YOUR GOAL: Each line of the material that mentions the word "Business" is to be copied.

EXERCISE INPUTS:
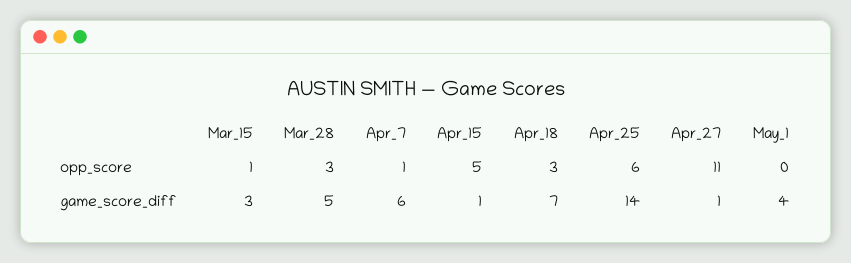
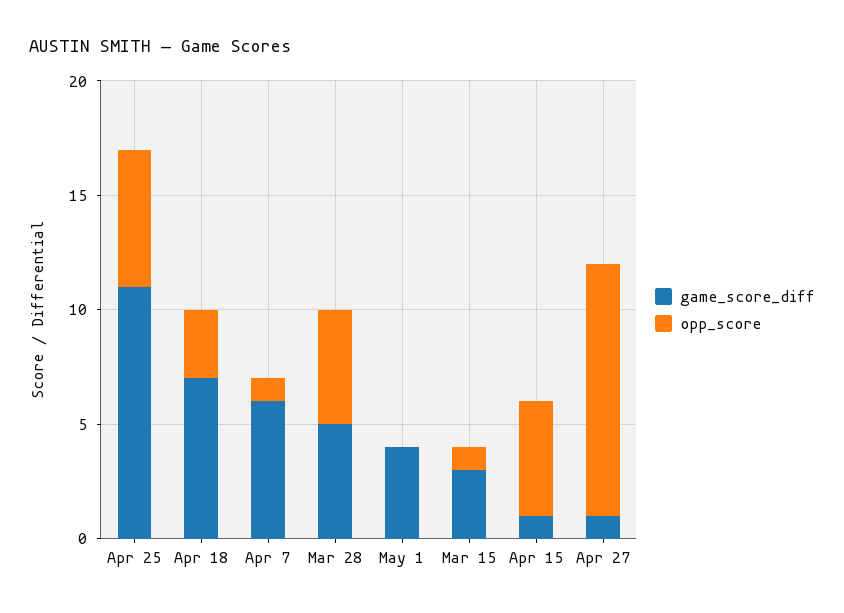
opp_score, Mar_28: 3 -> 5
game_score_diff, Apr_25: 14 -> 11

---

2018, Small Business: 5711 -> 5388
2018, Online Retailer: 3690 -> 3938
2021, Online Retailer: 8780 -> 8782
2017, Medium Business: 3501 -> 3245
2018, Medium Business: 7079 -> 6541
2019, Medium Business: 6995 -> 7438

COMPLETED TASK:
2018, Small Business: 5711 -> 5388
2017, Medium Business: 3501 -> 3245
2018, Medium Business: 7079 -> 6541
2019, Medium Business: 6995 -> 7438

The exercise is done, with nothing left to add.